Friday, February 22, 2013

Opium to housing – the journey of China


Opium to housing – the journey of China

In early 19th century the addiction of tens of millions of Chinese to opium was one of the biggest disasters ever to hit China, eventually leading to what is popularly known as the “century of humiliation”.

A recent Bloomberg report suggests that new disaster which could be of similar magnitude might be developing in China. It refers to it as “housing slavery”. The gist of the report is as follows:
The Chinese housing bubble is now the biggest it has ever been; according to some it is even bigger on a relative basis compared to the US housing bubble (either in 2007 or 2013).

The Chinese housing bubble is now the biggest it has ever been; according to some it is even bigger on a relative basis compared to the US housing bubble (either in 2007 or 2013).
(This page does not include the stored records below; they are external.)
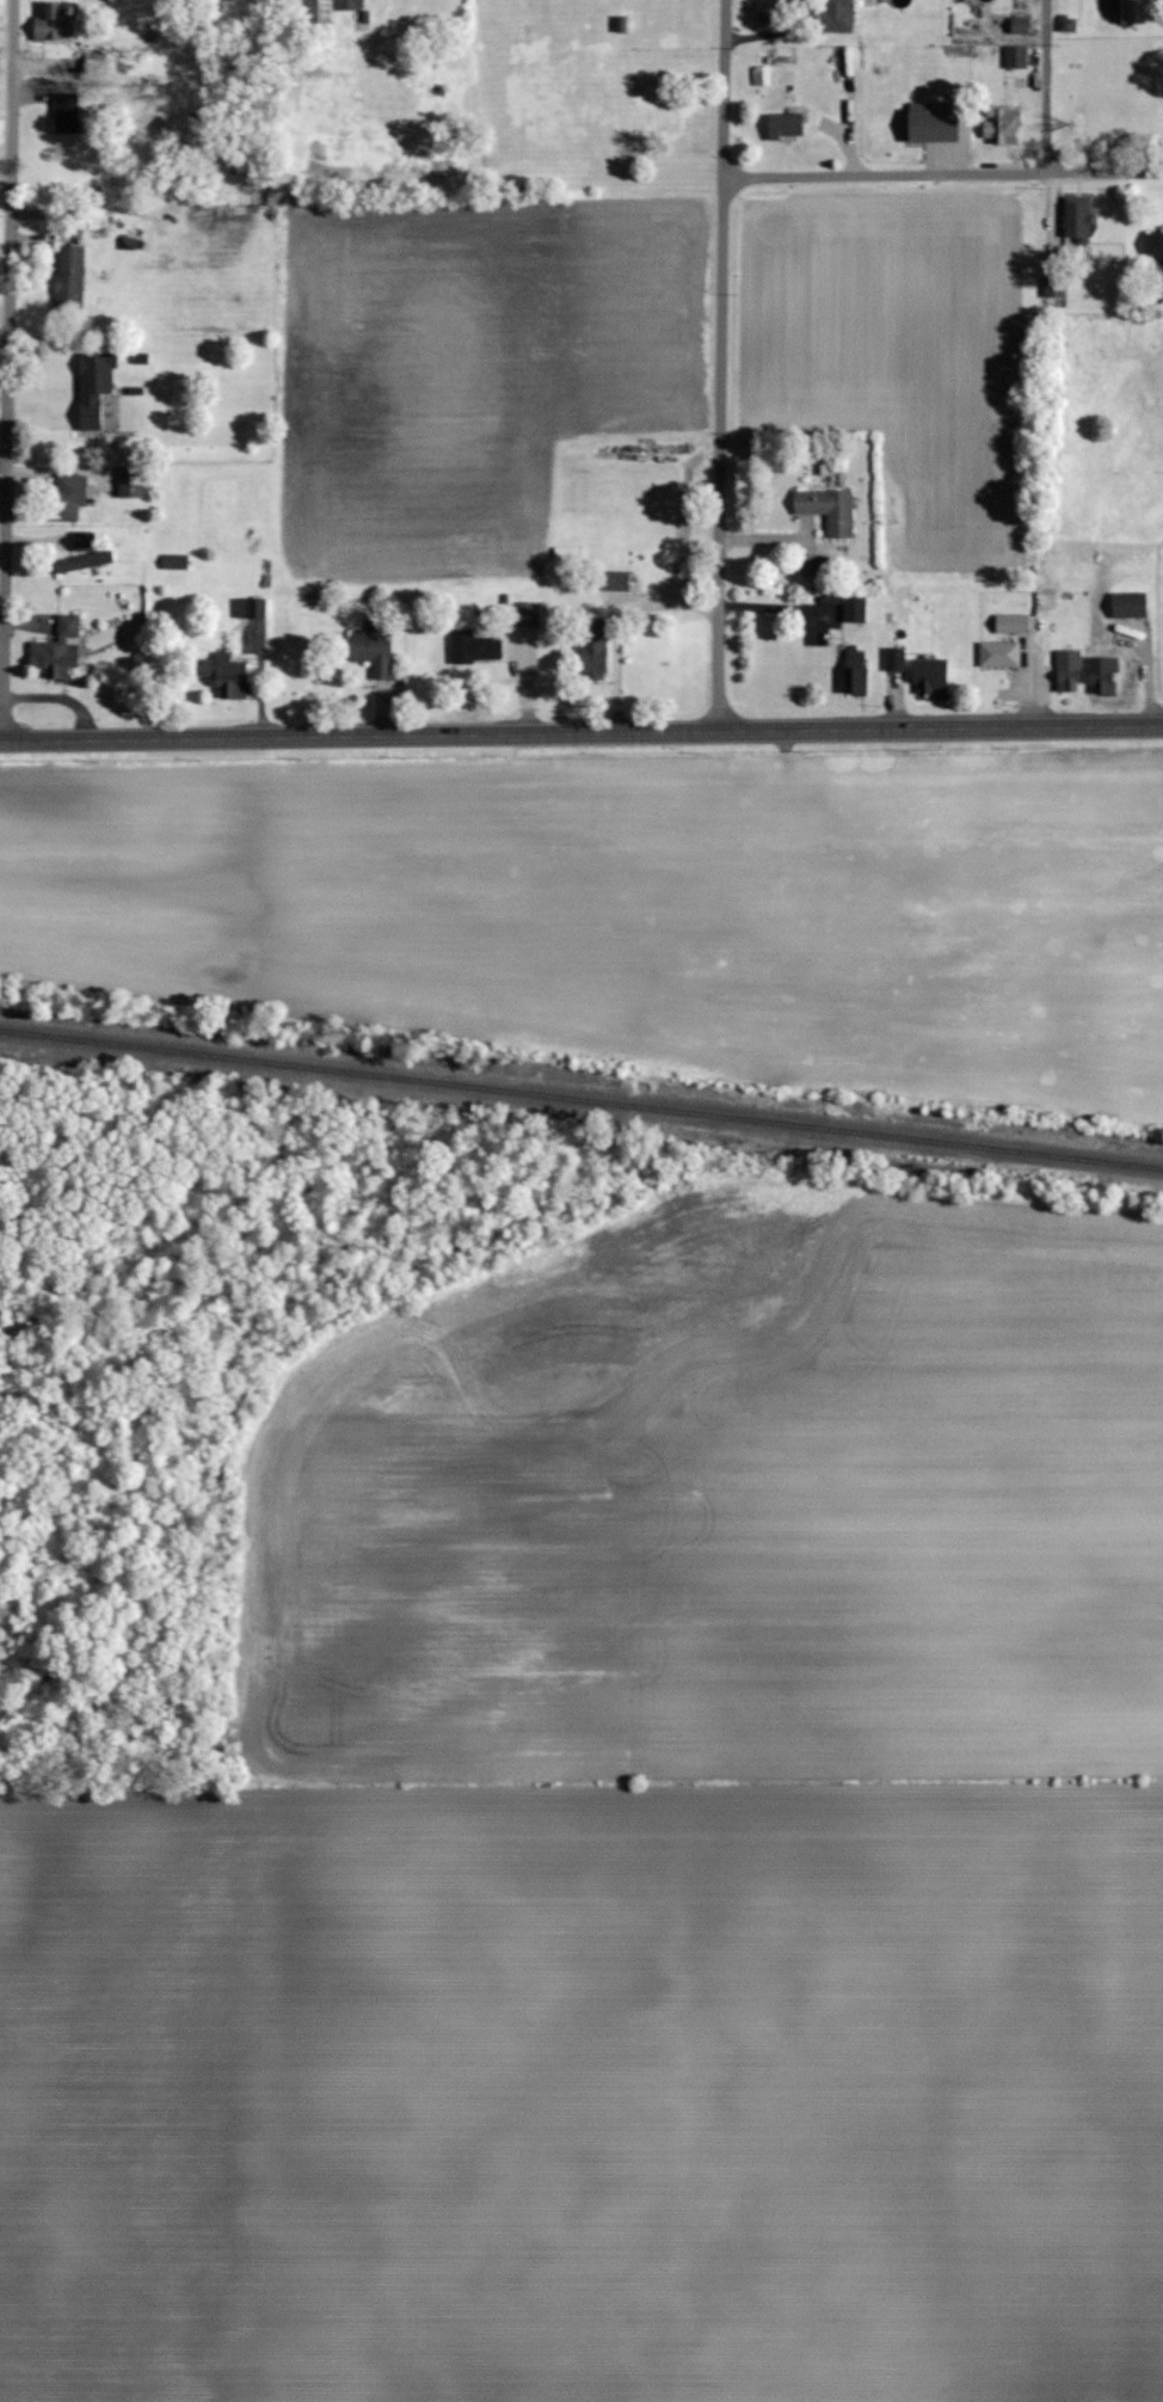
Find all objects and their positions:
building: (767, 2)
building: (328, 10)
building: (1130, 11)
building: (833, 15)
building: (54, 25)
building: (622, 25)
building: (1020, 25)
building: (1016, 57)
road: (1047, 85)
building: (66, 114)
building: (785, 126)
building: (932, 126)
building: (1001, 126)
road: (943, 174)
building: (1076, 220)
building: (1154, 244)
building: (69, 279)
building: (1054, 287)
road: (723, 361)
road: (13, 368)
building: (94, 388)
building: (131, 483)
building: (65, 498)
building: (828, 510)
building: (79, 555)
building: (614, 582)
building: (1129, 605)
building: (251, 609)
building: (854, 611)
building: (529, 615)
building: (1012, 624)
building: (375, 648)
building: (474, 648)
building: (594, 650)
building: (58, 652)
building: (999, 654)
building: (895, 659)
building: (855, 671)
building: (1068, 672)
building: (227, 677)
building: (1102, 677)
building: (930, 678)
road: (581, 726)
railway: (581, 1099)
The shift to private home ownership stems from reforms started in 1998, when then Premier Zhu Rongji privatized state- owned housing provided at low rents to urbanites, transferring home ownership from the government to the families occupying the dwellings. About 230 million people moved to cities in the 2000- 2011 period, the biggest urbanization in history.

Today about 50 percent to 70 percent of home buyers in the first-tier cities of Shanghai, Beijing and Guangzhou use mortgages. Average per-square-meter prices in 100 cities tracked by SouFun are five times average monthly disposable incomes. A 100- square-meter (1,076-square-foot) apartment today costs about 40 years’ annual income, according to SouFun and government data, even as salaries have more than quadrupled since 1998.

Chinese homebuyers typically use 30 percent to 50 percent of their monthly incomes to repay mortgages, The “general guideline” among Chinese banks is that a borrower’s salary should be at least twice their monthly payment

Given the situation, China can hardly afford a real estate bubble pop as it would make the millions of debt slaves into millions of far poorer, deleveraging and in many cases, broke, debt slaves, and lead to the downfall of the financial system stuck holding mortgages that no longer generate cash flows. On the other hand, inflation is already resurgent, and as the recent halt to reverse repos shows, China is this close to a repeat of the spring of 2011, when it lost control of inflation, and had to demand that global central banks end their reflation effort for fears what hot money flows would do to its social stability.

Worst of all, however, is that in the pursuit of the great Chinese dream, more and more housing slaves will emerge, beholden to an insolvent system reliant on constantly creating over $100 billion in new liabilities (i.e., deposits) per month. Anything more than that, and you have hyperinflation; anything below that and you have a housing crash. And since Goldilocks only works for so long, when the PBOC finally veers off course, it will be the "Sherries" in China left holding the bag. A very empty bag.